United States, 488 U.S. 361, 372 (1989). “The constitutional question is whether
Congress has supplied an intelligible principle to guide the delegee’s use of

                                          -5-
discretion.” Id. “The Court has found an intelligible principle, although admittedly
broad, even when an act simply stated that an agency should promulgate regulations
encouraging the effective use of radio in the ‘public interest, convenience, or
necessity,’ noting that the meaning of ‘public interest’ was limited in light of the
larger aim of the Act.” S. Dakota v. U.S. Dep’t of Interior, 423 F.3d 790, 795 (8th
Cir. 2005), quoting Nat’l Broad. Co. v. United States, 319 U.S. 190, 215–17 (1943).

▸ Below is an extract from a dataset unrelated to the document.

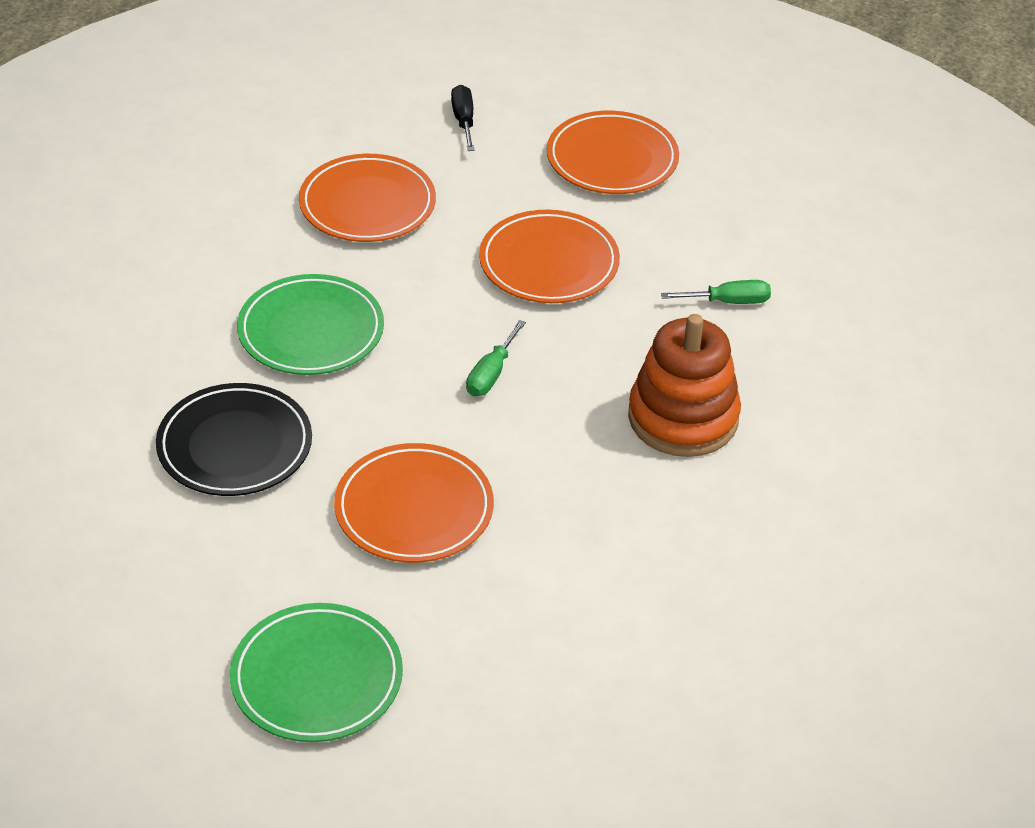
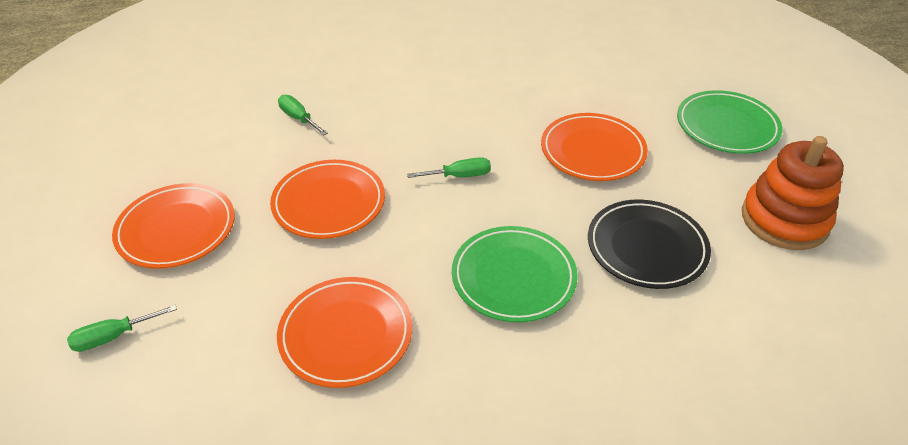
camera: 125 degrees left, 0 degrees up
(463, 120) = (178, 342): black screwdriver -> none
(507, 93) = (113, 336): none -> green screwdriver
(683, 418) = (415, 96): orange stacking toy -> orange stacking toy (784, 220)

       Congress’s delegation of authority directs the FHFA to act as a “conservator,”
with clear and recognizable instructions. 12 U.S.C. § 4617(a). “[T]he Agency is
authorized to take control of a regulated entity's assets and operations, conduct
business on its behalf, and transfer or sell any of its assets or liabilities.” Collins,
141 S. Ct. at 1776, citing 12 U.S.C. §§ 4617(b)(2)(B)-(C), (G). “When the FHFA
exercises these powers, its actions must be ‘necessary to put the regulated entity in
a sound and solvent condition’ and must be ‘appropriate to carry on the business of
the regulated entity and preserve and conserve [its] assets and property.’” Id.
(alteration in original), quoting 12 U.S.C. § 4617(b)(2)(D). “Thus, when the FHFA
acts as a conservator, its mission is rehabilitation, and to that extent, an FHFA
conservatorship is like any other.” Id. There is one difference: “when the FHFA
acts as a conservator, it may aim to rehabilitate the regulated entity in a way that,
while not in the best interests of the regulated entity, is beneficial to the Agency and,
by extension, the public it serves.” Id. But this difference clarifies that serving the
public is one goal of the FHFA’s conservatorship; it does not render the delegation
unintelligible. See id. (explaining how the FHFA works to rehabilitate housing in the
public interest under the statute). In light of the Court’s identification of the
principles guiding the FHFA, it is clear those principles are intelligible. See Saxton
v. Fed. Hous. Fin. Agency, 901 F.3d 954, 960 (8th Cir. 2018) (Stras, J., concurring)
(“The provision is broad but not boundless.”). Congress’s delegation in the
Recovery Act was permissible. Id. at 963 (“Picking among different ways of
preserving and conserving assets, deciding whose interests to pursue while doing so,
and determining the best way to do so are all choices that the Housing and Economic
Recovery Act clearly assigns to the FHFA, not the courts.”). This court affirms
dismissal of the nondelegation claim.

                                          -6-
                               *******

      The judgment is affirmed in part, reversed in part, and remanded for
proceedings consistent with this opinion.